The extent or otherwise of a consultant's tortious liability in these circumstances came into focus in a recent case based on very similar facts, albeit against an architect rather than a surveyor.

In Rushbond Plc v The JS Design Partnership LLP [2021] EWCA Civ 1989, the Court of Appeal overturned a first-instance decision to strike out a property owner's claim against an architect.

The marketing agents for a large, disused cinema in the centre of Leeds allowed a potential purchaser's architect to inspect the property. The architect attended unaccompanied, turned off the alarm, and entered by a side door that he shut behind him but did not lock.

After spending about an hour inside the property he left, relocking the door and reactivating the alarm. However, some vandals had gained access while the door was unlocked and hid inside the property while the architect was carrying out his inspection, later starting a fire that caused substantial damage to the interior and the roof of the building.

The owner sued the architect for £6.5m, alleging negligence. The claim was in tort, as the owner had no contract with the architect. The architect applied to have the claim struck out and the High Court sided with him, holding that his wrongdoing was a 'pure omission'. In other words, he did not start the fire, causing or permitting the harm, he simply omitted to lock the door. The general position is that the law does not impose liability for 'pure omissions'.

However, the Court of Appeal disagreed, finding it 'arguable' – which is the test when determining whether or not to strike out a claim – that this was not a case of 'pure omissions'. In any event, this was a case that fitted into a line of authority that potentially rendered the architect liable for the consequences of his failure to take reasonable steps to ensure that the property was properly protected during the visit.

One of the Court of Appeal judges, Lord Justice Coulson, held as follows.

  • As a matter of general principle, it was 'fanciful to suggest that, while [he was] the sole occupant of the property, trusted with the keys, the respondent owed no duty of care to the claimant to take reasonable precautions as to security'.

  • Arguably, this was not a 'pure omissions' case. The architect was 'involved directly in the activity that allowed the intruder to enter the property'. The exclusion of liability for 'pure omissions' did not cover cases where a failure to do one thing – that is, to lock the door – was part of a wider activity that gave rise to the loss.

◆ PROVIDED MATERIAL ◆
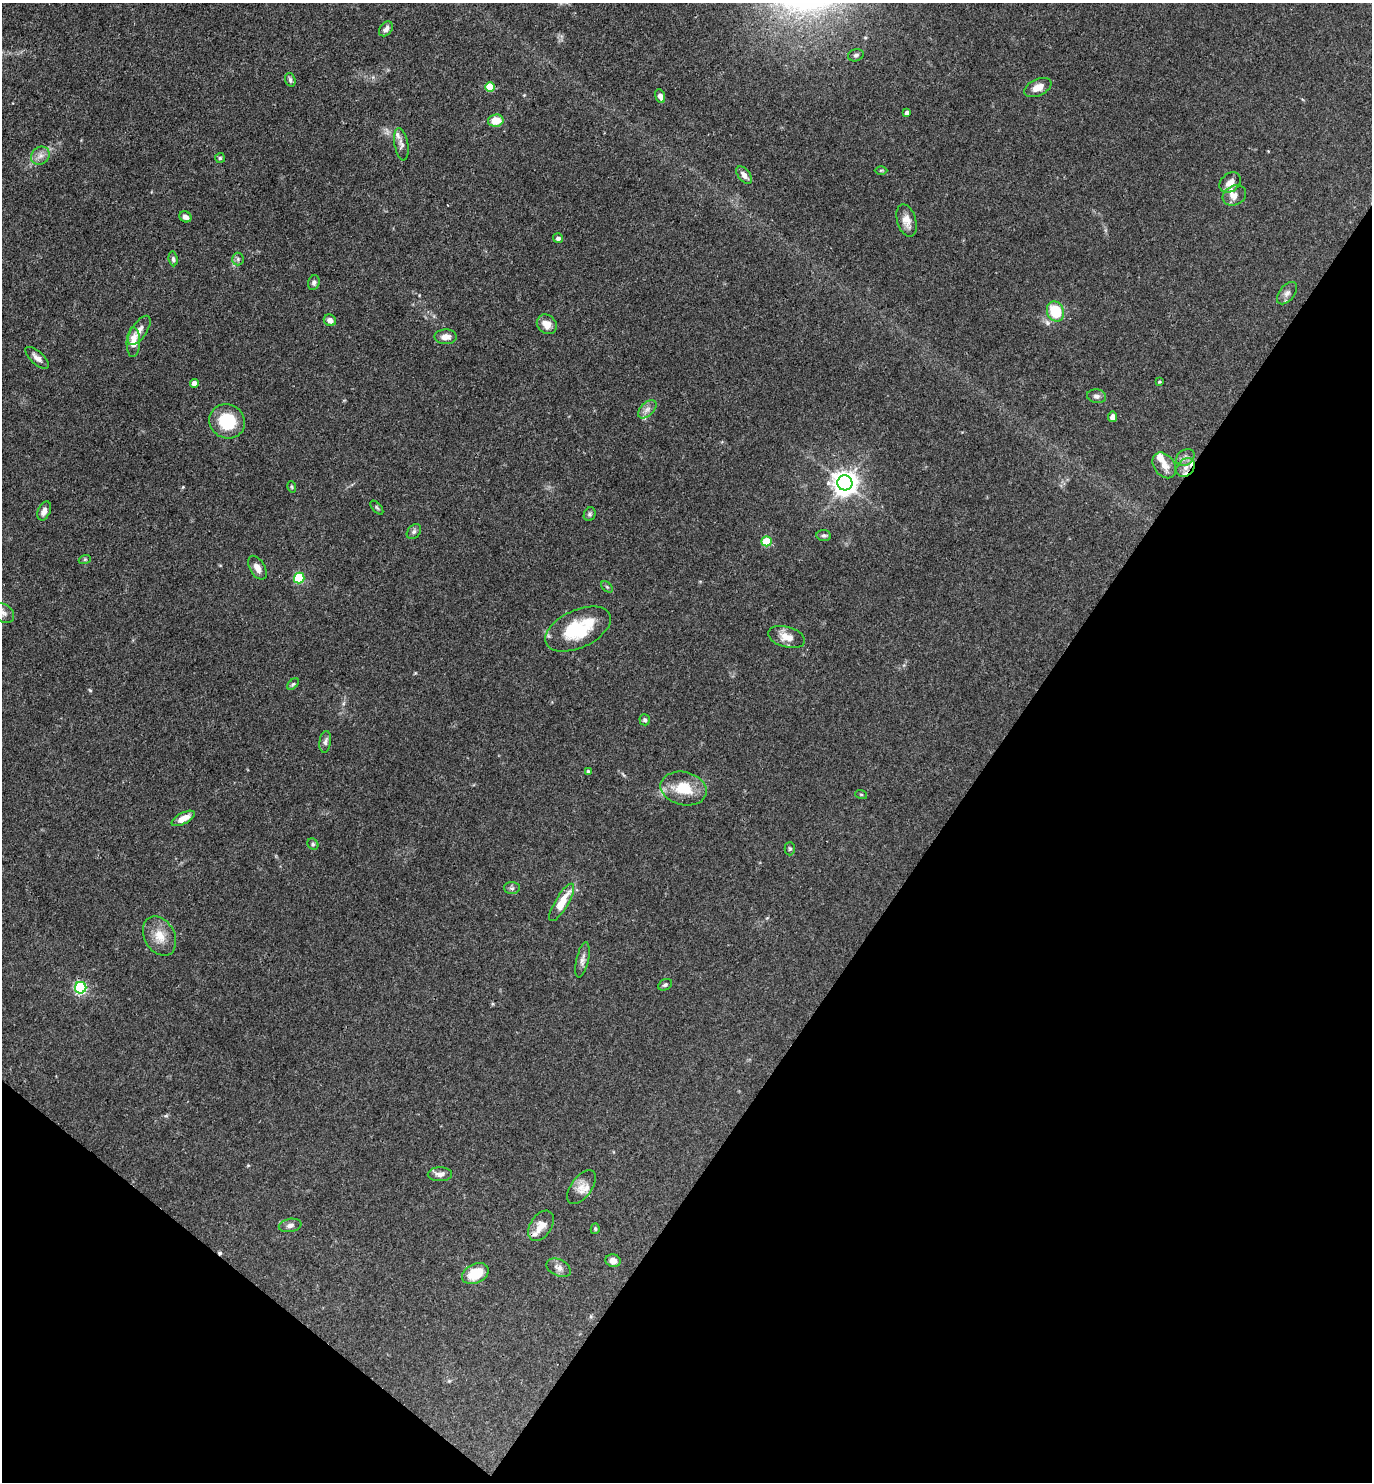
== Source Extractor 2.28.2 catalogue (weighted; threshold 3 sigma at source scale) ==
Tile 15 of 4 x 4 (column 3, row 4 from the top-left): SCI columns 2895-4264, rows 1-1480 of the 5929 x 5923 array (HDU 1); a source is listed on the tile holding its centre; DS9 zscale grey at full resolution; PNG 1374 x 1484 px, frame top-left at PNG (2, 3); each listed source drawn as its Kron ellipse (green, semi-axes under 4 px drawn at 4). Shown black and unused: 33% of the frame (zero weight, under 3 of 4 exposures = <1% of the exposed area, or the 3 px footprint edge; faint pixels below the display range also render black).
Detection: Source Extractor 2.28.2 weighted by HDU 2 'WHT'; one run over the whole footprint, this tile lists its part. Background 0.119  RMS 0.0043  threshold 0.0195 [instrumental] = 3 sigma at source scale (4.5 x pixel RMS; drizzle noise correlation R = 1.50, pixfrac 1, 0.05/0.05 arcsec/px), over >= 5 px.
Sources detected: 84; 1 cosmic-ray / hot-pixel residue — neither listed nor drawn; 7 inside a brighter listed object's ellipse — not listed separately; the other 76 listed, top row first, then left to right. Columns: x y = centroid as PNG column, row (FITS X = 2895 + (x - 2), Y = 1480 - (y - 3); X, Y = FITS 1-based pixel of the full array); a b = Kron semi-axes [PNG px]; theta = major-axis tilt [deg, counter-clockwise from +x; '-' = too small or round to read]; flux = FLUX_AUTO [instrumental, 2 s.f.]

◆ SET TASKS ◆
- 1) Answer these questions on the Rushbond case summary:
(a) In which city was the disused cinema?
(b) How much did the owner sue the architect for?
(c) Which Court of Appeal judge's reasoning does the summary set out?
- 2) How would the Rushbond case summary go on after its final bullet point? Write the next part.
The lines above are separate material and stand apart from the Rushbond case summary.

◆ TASK ANSWERS ◆
- 1)
(a) Leeds
(b) £6.5m
(c) Lord Justice Coulson

- 2)
  • This case fitted in a line of authority concerning the duty to take reasonable steps to keep a property secure, beginning with Stansbie v Troman [1948] 2KB 48.

Lord Justice Coulson also suggested that, if a full trial revealed that this was indeed a 'pure omissions' case, the trial judge might find that an exception to the rule applied, either because the architect had created the danger or because he had assumed responsibility. In doing so, Lord Justice Coulson disagreed with the High Court judge's view that assuming responsibility required the architect to have held himself out as having some special skill or expertise in safeguarding property. Locking a door did not require any specialist skill.

Applying this Court of Appeal decision to the scenario and question at hand, it seems that it is arguable that the surveyor owed a duty of care to the building owner to take reasonable precautions as to security. In failing to properly secure the building during their site visit, then, the surveyor may ultimately be found liable in tort for the losses incurred as a result.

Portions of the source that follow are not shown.